Shortcuts

framework.middleware.learner

learner

OffPolicyLearner

class ding.framework.middleware.learner.OffPolicyLearner(*args, **kwargs)[source]
Overview:

The class of the off-policy learner, including data fetching and model training. Use the __call__ method to execute the whole learning process.

__call__(ctx: OnlineRLContext) None[source]
Output of ctx:
  • train_output (Deque): The training output in deque.

__init__(cfg: EasyDict, policy: Policy, buffer_: Buffer | List[Tuple[Buffer, float]] | Dict[str, Buffer], reward_model: BaseRewardModel | None = None, log_freq: int = 100) None[source]
Arguments:
  • cfg (EasyDict): Config.

  • policy (Policy): The policy to be trained.

  • buffer (Buffer): The replay buffer to store the data for training.

  • reward_model (BaseRewardModel): Additional reward estimator likes RND, ICM, etc. default to None.

  • log_freq (int): The frequency (iteration) of showing log.

HERLearner

class ding.framework.middleware.learner.HERLearner(cfg: EasyDict, policy, buffer_: Buffer | List[Tuple[Buffer, float]] | Dict[str, Buffer], her_reward_model)[source]
Overview:

The class of the learner with the Hindsight Experience Replay (HER). Use the __call__ method to execute the data featching and training process.

__call__(ctx: OnlineRLContext) None[source]
Output of ctx:
  • train_output (Deque): The deque of training output.

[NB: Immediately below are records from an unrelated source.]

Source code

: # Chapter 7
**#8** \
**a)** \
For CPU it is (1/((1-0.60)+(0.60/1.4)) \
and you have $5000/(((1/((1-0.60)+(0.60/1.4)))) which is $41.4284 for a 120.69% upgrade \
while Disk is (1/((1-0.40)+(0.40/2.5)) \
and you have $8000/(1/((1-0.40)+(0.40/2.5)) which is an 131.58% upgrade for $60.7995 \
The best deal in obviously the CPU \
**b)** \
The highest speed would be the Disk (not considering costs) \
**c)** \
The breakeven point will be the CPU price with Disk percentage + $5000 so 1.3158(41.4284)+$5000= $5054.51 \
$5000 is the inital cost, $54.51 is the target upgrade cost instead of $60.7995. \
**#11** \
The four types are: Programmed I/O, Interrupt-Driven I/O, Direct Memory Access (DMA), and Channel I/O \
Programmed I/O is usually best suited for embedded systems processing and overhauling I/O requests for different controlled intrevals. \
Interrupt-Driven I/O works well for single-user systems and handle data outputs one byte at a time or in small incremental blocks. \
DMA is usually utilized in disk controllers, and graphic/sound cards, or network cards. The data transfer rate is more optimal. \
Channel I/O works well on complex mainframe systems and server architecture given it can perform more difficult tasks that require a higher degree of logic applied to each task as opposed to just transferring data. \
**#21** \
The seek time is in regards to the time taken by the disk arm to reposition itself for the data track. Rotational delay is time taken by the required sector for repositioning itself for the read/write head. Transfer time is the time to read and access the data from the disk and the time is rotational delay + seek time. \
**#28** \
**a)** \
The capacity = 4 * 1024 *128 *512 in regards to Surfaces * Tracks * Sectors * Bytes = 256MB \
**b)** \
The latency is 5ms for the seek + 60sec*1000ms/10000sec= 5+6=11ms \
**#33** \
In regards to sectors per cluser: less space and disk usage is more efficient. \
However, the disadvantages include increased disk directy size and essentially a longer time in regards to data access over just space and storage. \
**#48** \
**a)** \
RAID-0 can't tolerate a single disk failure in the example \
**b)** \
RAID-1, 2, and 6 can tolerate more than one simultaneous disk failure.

__init__(cfg: EasyDict, policy, buffer_: Buffer | List[Tuple[Buffer, float]] | Dict[str, Buffer], her_reward_model) None[source]
Arguments:
  • cfg (EasyDict): Config.

  • policy (Policy): The policy to be trained.

  • buffer_ (Buffer): The replay buffer to store the data for training.

  • her_reward_model (HerRewardModel): HER reward model.